Try it. A word-for-word copy of the data, pictures excluded, is what this task asks for.

Data records.

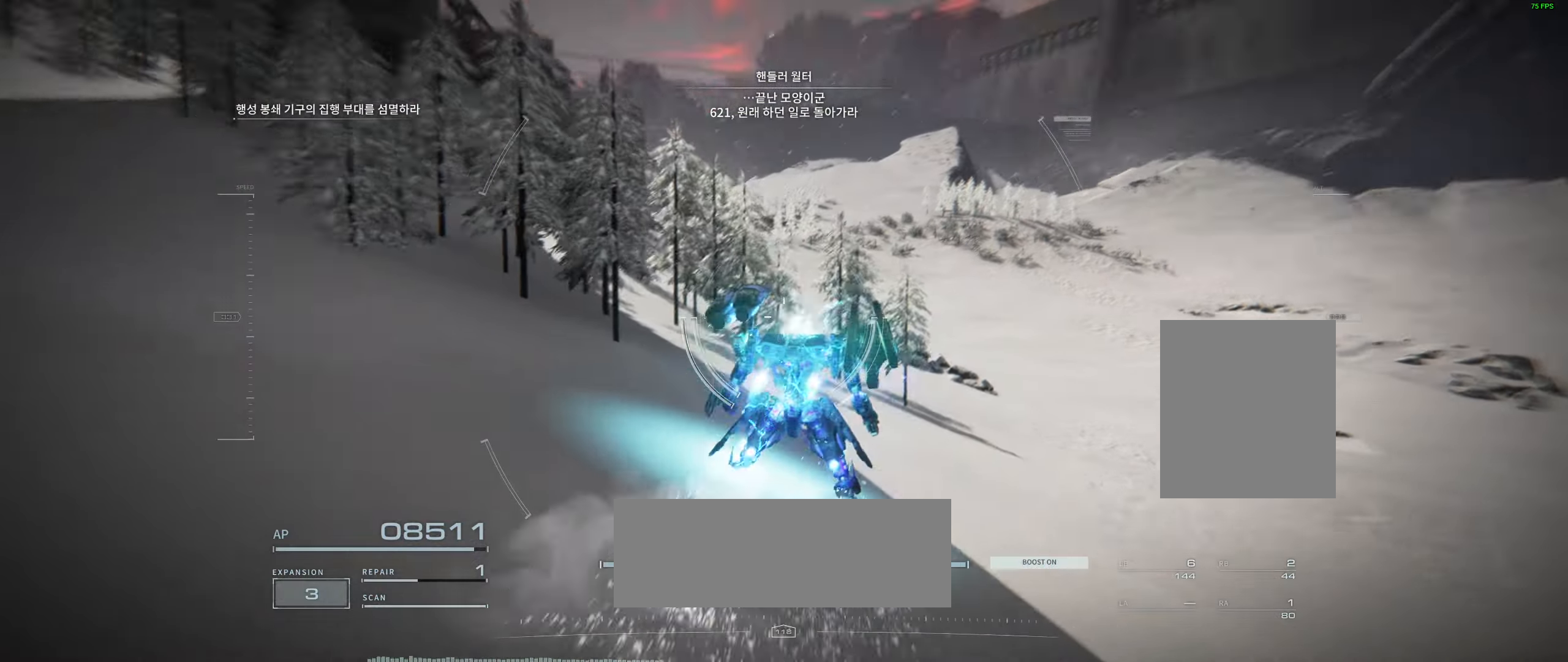
{"dt_ms": 500, "buttons": [], "left_stick": "up", "events": [[183, "left_stick", "center"], [300, "left_stick", "down"], [367, "left_stick", "up"]]}
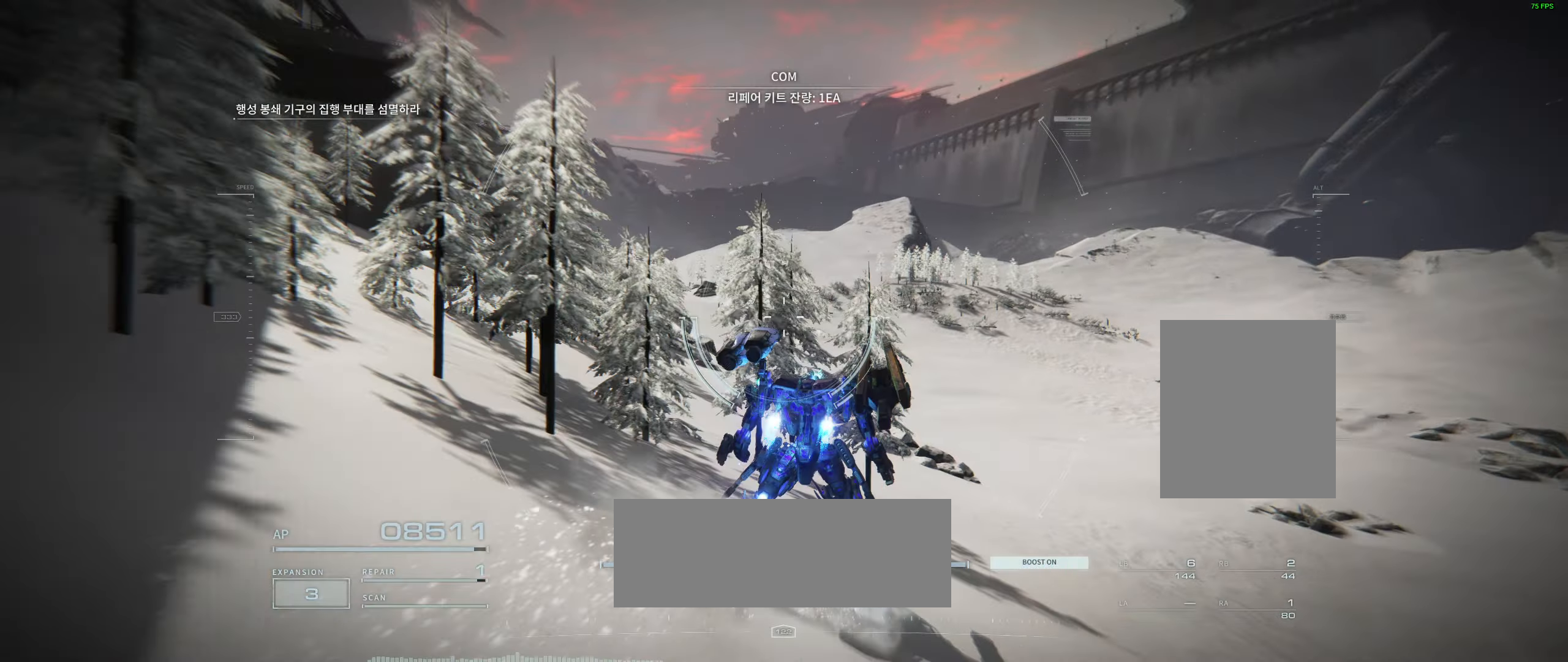
{"dt_ms": 500, "buttons": [], "left_stick": "up", "events": []}
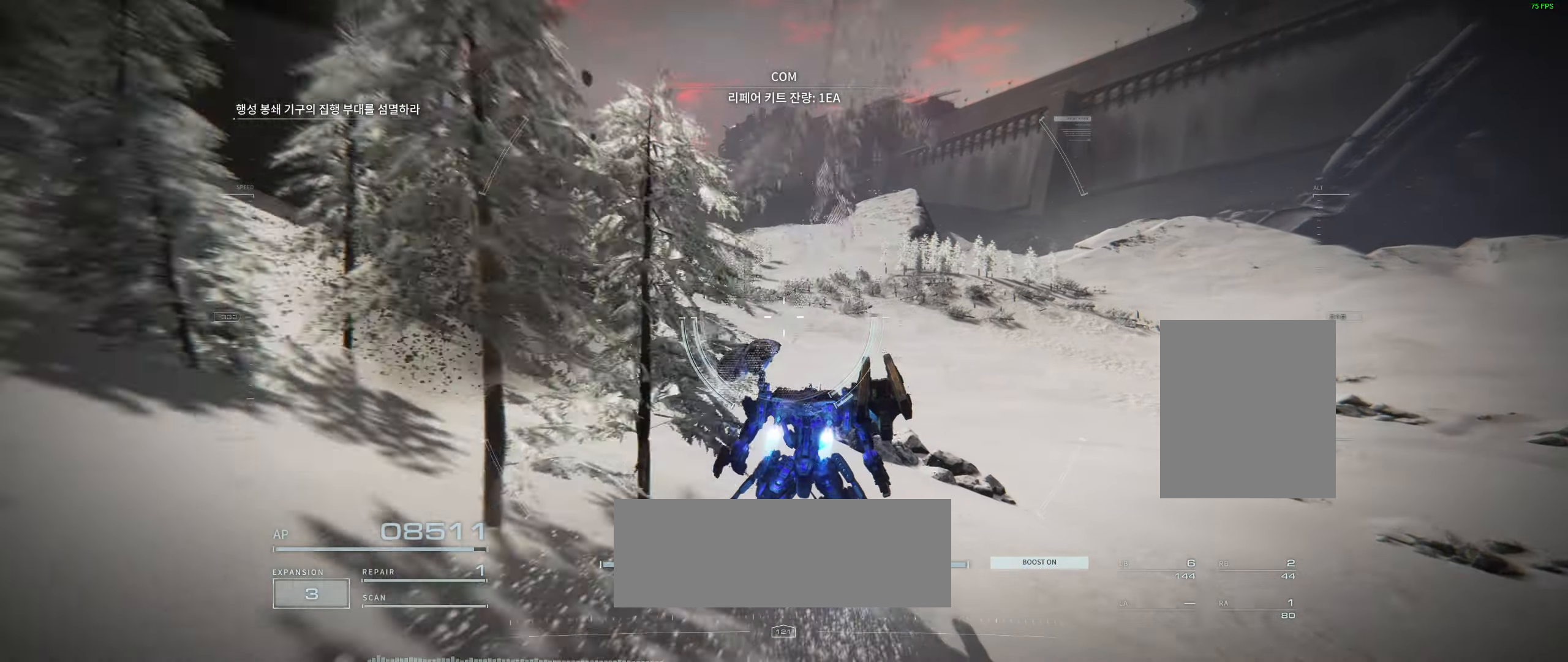
{"dt_ms": 500, "buttons": [], "left_stick": "up"}
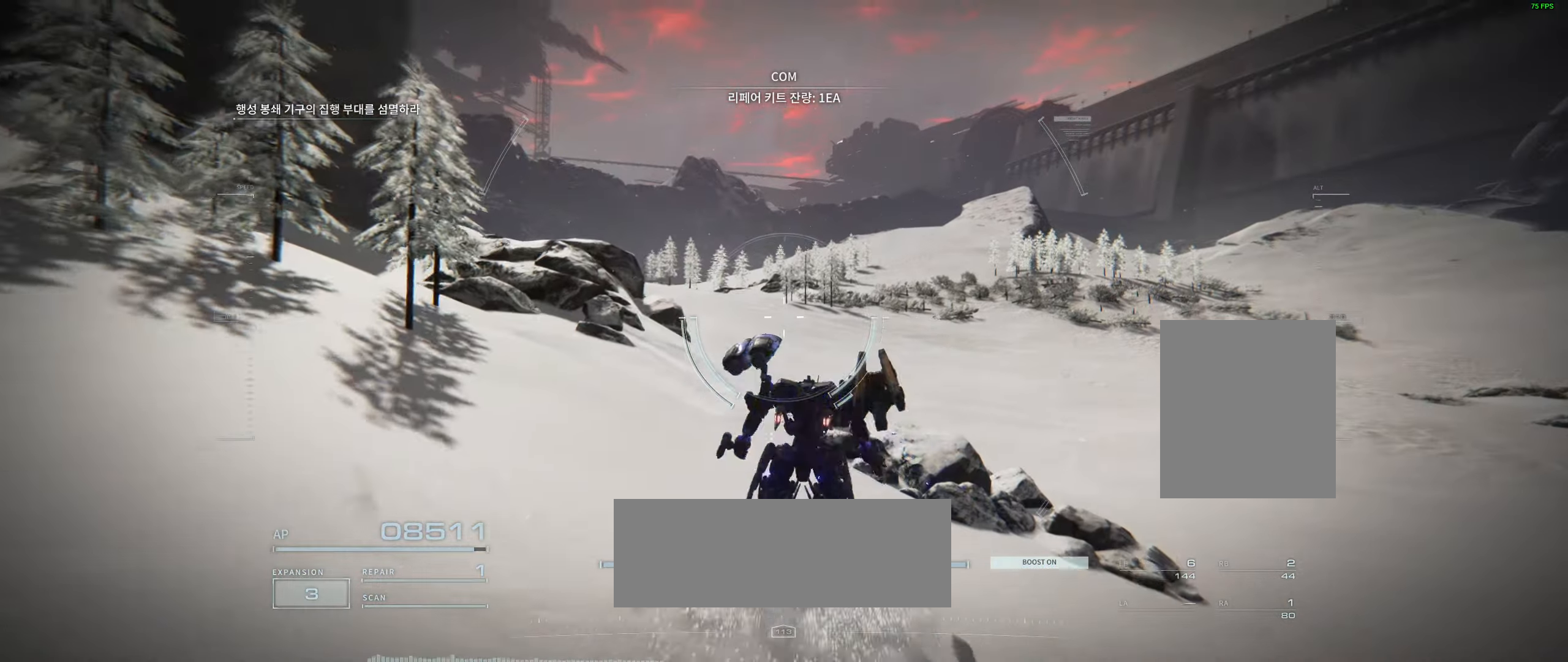
{"dt_ms": 500, "buttons": [], "left_stick": "up", "events": []}
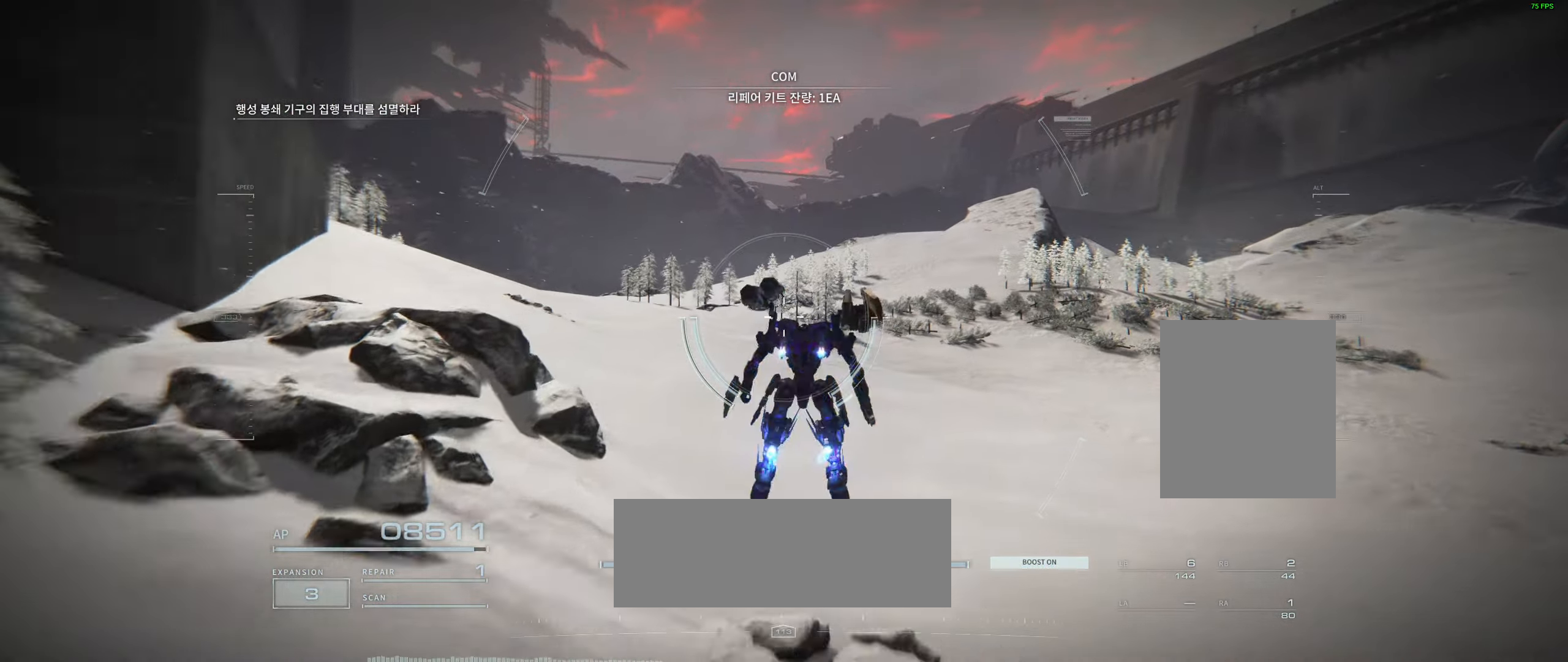
{"dt_ms": 500, "buttons": [], "left_stick": "up", "events": []}
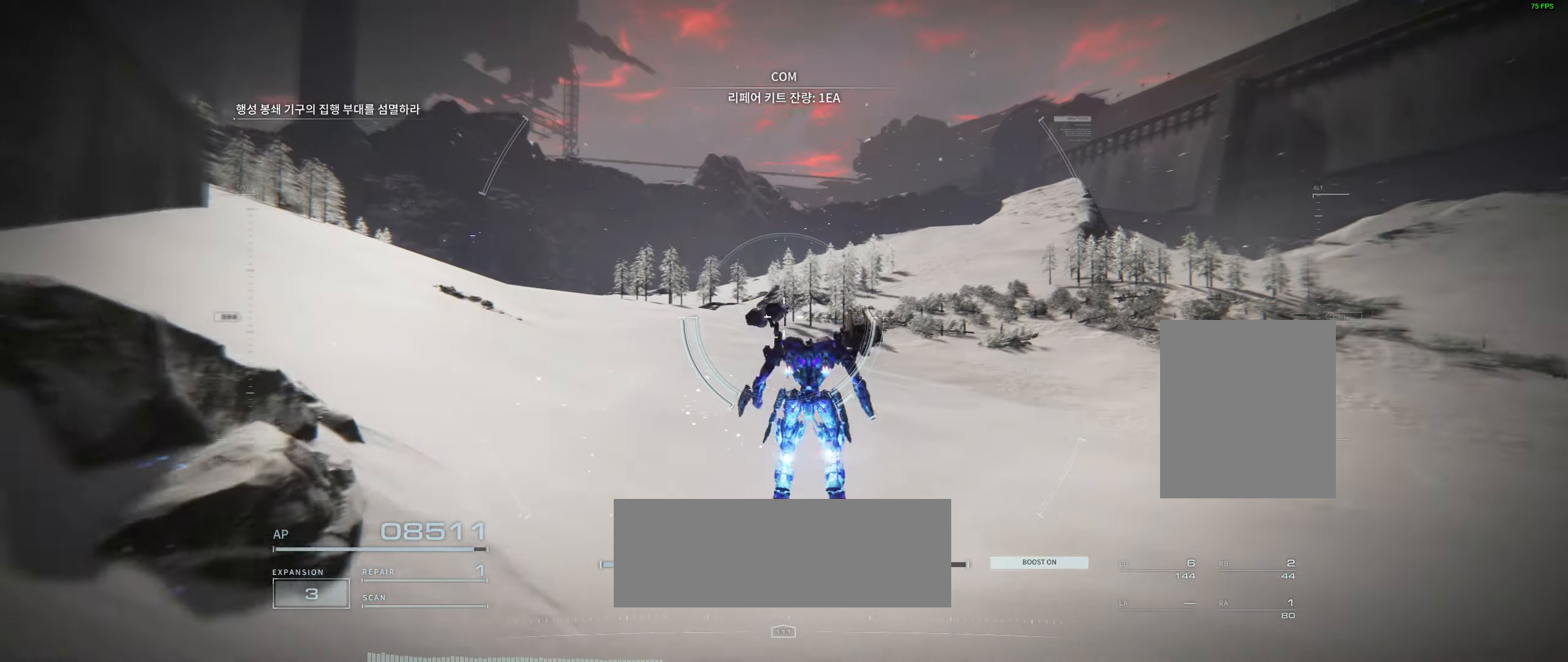
{"dt_ms": 1000, "buttons": [], "left_stick": "up"}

Solution to this exercise.
{"dt_ms": 500, "buttons": [], "left_stick": "up", "events": [[183, "left_stick", "center"], [300, "left_stick", "down"], [367, "left_stick", "up"]]}
{"dt_ms": 500, "buttons": [], "left_stick": "up", "events": []}
{"dt_ms": 500, "buttons": [], "left_stick": "up"}
{"dt_ms": 500, "buttons": [], "left_stick": "up", "events": []}
{"dt_ms": 500, "buttons": [], "left_stick": "up", "events": []}
{"dt_ms": 1000, "buttons": [], "left_stick": "up"}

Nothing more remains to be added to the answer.